The drug Fluvoxamine, sold by the brand name Luvox, appears to prevent inflammation in the lungs of people infected with COVID-19, which can be fatal.

"What we observed was that all the patients who received Fluvoxamine, none of them had a severe COVID infection that affected their lungs or their respiratory status," said Dr. Caline Mattar, an infectious disease researcher at Washington University in St. Louis who helped conduct an initial trial of the drug last fall.

Now, Washington University, along with Northwestern University, University of Minnesota, University of Washington and University of Utah, is conducting a larger trial of Fluvoxamine, giving a two-week course of the drug to patients.

"I feel a lot better: I haven’t had any fever; I haven’t had any chills; The stuffiness has gone away," said Eduardo Veliz of Los Angeles, who tested positive for COVID-19 earlier this month, and agreed to be part of the larger Fluvoxamine trial. 

Veliz told the I-Team he started to feel much better after five days in the trial. "My taste has come back," Veliz said.

Fluvoxamine--which costs about $10 for a two-week supply--has recently shown real-world results in preventing serious COVID illness.

Last November, at the Golden Gate Fields Racetrack in Berkeley, 200 workers tested positive for COVID-19. The track's physician, Dr. David Seftel, had read about the initial success of Fluvoxamine and offered it to the infected workers.

Monday, Dr. Seftel published the promising results of his treatment in the journal Oxford Academic. Sixty-five workers took Fluvoxamine for two weeks, and none developed serious COVID-19 symptoms, and none had to be hospitalized.

But of the 48 employees who refused the drug, 60% developed symptoms and 12.5% had to be hospitalized.

Some seniors have received their first dose of the COVID-19 vaccine, but many are concerned about getting a second dose on time. Joel Grover reported on NBC4 News on Tuesday, Jan. 26, 2021.

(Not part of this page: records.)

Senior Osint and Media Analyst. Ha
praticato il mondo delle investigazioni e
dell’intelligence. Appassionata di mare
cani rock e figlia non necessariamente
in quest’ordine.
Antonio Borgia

Researchers say there are big advantages to testing existing FDA-approved drugs on COVID patients, also known as "repurposing" the drugs.

"They’ve been around for quite some time, we know they’re safe, they’re available, they tend to be relatively cheaper," said Dr. Mattar at Washington University.

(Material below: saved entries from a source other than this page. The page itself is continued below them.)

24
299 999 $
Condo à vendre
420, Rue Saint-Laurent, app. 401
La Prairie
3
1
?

Critical care physicians who treat COVID patients are excited about the prospect of having more drugs that could keep people out of overburdened hospitals.

"I am hopefully optimistic about, this needs to carry over in bigger trials to actual patients,” said Dr. Raj Dasgupta at USC's Keck Hospital

Actual patients, like Eduardo Veliz of Los Angeles, are also optimistic, even though he isn't sure whether he is taking Fluvoxamine or the placebo given to some trial participants.

"Whatever I’m taking, it's been helping me," Veliz told the I-Team.

"Our goal is to help patients who are initially well enough to be at home and to prevent them from getting sick enough to be hospitalized," Dr. Mattar told NBC4.